The impact of artificial intelligence (AI) is rapidly growing and is increasingly pivotal across a wide range of disciplines, from innovative scientific research to practical, everyday applications. The powerful capabilities of AI—spanning data analysis, predictive modeling, and beyond—equip researchers and professionals with unparalleled tools to tackle complex problems, push the boundaries of scientific discovery, and elevate productivity to unprecedented levels. This talk will explore the integration of AI in diagnosing motor faults and advancing motor design, highlighting how AI can significantly enhance the reliability and performance of electric motors in green transportation. It will delve into the use of machine learning and deep learning models to predict and prevent motor failures (e.g., inter-turn short-circuits, demagnetization, and bearing faults) [1]-[3], which is essential for ensuring safety and reliability in transportation and industry. Furthermore, the talk will highlight AI-driven innovations in motor design [4], such as noise-reduction, offering insights into how AI can revolutionize traditional motor systems and contribute to ongoing improvements in predictive maintenance and design practices.

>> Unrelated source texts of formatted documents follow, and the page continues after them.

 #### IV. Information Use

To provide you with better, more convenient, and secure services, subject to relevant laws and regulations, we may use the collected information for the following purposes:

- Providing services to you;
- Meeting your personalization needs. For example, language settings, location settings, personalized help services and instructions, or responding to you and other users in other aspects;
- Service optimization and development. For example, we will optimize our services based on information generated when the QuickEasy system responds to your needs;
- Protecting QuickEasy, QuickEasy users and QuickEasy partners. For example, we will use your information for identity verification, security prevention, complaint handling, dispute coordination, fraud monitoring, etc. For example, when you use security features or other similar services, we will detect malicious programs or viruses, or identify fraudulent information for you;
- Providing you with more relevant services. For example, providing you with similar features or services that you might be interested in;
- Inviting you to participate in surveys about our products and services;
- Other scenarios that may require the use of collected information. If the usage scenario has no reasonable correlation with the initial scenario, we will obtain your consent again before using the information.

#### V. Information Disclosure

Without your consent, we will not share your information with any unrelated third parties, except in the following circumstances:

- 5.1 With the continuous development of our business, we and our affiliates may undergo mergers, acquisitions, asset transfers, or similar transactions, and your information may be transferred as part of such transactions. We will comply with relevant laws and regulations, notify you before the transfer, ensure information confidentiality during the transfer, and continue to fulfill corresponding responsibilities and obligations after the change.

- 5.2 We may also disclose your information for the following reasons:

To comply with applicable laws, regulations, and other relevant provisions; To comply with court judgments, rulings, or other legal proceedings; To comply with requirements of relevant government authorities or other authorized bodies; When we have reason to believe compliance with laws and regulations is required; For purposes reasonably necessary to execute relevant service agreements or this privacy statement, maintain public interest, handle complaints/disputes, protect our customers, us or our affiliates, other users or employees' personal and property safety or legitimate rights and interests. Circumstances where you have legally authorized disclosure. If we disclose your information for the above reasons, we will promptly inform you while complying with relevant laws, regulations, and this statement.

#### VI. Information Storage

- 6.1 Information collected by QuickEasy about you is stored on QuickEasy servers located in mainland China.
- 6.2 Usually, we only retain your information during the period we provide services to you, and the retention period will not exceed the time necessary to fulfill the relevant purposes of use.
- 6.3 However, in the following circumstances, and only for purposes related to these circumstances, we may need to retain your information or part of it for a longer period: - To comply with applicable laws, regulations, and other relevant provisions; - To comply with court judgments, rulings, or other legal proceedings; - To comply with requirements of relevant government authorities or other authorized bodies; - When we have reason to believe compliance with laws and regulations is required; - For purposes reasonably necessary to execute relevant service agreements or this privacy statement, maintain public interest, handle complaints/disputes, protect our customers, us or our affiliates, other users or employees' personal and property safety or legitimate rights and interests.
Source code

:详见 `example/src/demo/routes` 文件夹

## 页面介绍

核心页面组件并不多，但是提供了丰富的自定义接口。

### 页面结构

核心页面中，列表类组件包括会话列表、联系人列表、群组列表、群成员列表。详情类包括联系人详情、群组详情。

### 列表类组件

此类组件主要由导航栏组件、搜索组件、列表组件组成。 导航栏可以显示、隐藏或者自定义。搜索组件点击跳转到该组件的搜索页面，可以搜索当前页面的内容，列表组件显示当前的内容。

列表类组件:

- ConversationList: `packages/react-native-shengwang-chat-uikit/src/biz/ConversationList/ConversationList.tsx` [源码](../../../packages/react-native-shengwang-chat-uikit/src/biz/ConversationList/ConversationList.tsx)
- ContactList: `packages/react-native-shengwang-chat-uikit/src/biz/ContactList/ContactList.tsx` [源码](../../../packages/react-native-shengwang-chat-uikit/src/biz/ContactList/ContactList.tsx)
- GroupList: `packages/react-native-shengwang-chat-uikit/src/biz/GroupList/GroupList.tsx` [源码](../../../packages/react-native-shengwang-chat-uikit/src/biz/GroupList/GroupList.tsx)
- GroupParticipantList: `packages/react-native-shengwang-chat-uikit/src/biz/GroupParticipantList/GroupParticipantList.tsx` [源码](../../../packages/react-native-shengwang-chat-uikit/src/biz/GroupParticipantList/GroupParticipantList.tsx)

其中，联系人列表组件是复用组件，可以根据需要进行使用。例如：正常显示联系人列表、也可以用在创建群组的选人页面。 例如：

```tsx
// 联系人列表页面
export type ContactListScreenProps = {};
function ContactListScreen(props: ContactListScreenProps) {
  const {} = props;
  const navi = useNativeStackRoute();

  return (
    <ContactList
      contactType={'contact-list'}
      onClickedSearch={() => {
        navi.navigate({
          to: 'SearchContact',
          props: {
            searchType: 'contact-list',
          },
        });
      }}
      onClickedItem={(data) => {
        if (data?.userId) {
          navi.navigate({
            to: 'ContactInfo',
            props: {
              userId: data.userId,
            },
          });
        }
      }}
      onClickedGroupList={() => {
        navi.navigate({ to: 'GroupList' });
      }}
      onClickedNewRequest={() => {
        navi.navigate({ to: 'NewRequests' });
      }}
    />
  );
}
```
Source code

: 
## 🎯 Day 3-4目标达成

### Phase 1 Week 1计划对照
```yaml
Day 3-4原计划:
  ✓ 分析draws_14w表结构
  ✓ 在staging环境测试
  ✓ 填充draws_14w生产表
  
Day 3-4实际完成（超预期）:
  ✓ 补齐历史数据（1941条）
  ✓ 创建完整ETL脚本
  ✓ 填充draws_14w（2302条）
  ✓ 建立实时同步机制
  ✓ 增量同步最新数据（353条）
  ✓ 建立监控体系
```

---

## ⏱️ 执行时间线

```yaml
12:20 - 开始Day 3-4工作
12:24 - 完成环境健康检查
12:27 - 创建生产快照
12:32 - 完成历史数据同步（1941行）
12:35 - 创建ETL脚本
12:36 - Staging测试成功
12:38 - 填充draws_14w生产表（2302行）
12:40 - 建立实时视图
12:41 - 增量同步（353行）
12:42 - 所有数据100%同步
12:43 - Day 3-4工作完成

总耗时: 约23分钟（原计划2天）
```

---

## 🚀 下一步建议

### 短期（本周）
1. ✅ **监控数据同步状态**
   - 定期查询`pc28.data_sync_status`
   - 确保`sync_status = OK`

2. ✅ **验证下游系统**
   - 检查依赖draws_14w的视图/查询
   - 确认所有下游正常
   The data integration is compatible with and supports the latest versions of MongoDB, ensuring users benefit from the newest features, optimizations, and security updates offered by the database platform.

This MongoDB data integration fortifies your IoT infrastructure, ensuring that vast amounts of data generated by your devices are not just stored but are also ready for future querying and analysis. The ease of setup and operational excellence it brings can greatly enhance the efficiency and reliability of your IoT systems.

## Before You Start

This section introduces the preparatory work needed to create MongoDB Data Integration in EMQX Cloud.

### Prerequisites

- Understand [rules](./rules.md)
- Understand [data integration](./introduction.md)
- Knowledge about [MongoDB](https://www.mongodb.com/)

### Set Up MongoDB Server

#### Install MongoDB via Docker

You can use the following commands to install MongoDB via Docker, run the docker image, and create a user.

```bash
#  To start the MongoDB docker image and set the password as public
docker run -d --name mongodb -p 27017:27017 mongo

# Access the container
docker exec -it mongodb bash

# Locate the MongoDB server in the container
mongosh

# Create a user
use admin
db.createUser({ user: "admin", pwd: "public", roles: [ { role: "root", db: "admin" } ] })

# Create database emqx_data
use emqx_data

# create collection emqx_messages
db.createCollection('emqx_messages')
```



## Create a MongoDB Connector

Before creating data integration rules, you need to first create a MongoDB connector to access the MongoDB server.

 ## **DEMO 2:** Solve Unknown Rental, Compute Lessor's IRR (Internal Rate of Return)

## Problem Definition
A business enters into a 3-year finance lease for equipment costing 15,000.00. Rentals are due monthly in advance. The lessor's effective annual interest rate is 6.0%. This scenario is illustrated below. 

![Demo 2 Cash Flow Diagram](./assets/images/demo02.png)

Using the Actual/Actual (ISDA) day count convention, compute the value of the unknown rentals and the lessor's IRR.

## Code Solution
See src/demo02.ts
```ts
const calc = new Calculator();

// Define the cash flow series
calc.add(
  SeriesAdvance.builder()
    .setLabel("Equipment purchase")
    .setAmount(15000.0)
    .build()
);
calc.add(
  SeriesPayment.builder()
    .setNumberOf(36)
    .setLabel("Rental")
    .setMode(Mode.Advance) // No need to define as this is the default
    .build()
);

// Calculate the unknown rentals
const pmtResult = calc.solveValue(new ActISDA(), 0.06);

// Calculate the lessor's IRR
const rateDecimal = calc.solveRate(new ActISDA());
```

[1]  A. Mohammad-Alikhani, B. Nahid-Mobarakeh, and M. F. Hsieh, “One-Dimensional LSTM-Regulated Deep Residual Network for Data-Driven Fault Detection in Electric Machines,” IEEE Trans. Industrial Elect. vol. 71, no. 3, pp. 3083-3092, Mar 2024.
[2]  A. Mohammad-Alikhani, B. Nahid-Mobarakeh, and M. F. Hsieh, “Diagnosis of Mechanical and Electrical Faults in Electric Machines Using a Lightweight Frequency-Scaled Convolutional Neural Network,” IEEE Trans. Energy Conver., early access, Nov 2024, doi: 10.1109/TEC.2024.3490736.
[3]  K. J. Shih, M. F. Hsieh, B. J. Chen, and S. F. Huang, “Machine Learning for Inter-Turn Short-Circuit Fault Diagnosis in Permanent Magnet Synchronous Motors,” IEEE Trans. Magn., vol. 58, no. 8, 8204307, Apr 2022.
[4]  M. F. Hsieh, L. H. Lin, T. A. Huynh, and D. Dorrell, “Development of Machine Learning-Based Design Platform for Permanent Magnet Synchronous Motor Toward Simulation Free,” IEEE Trans. Magn., vol. 59, no. 11, 8204307, Aug 2023.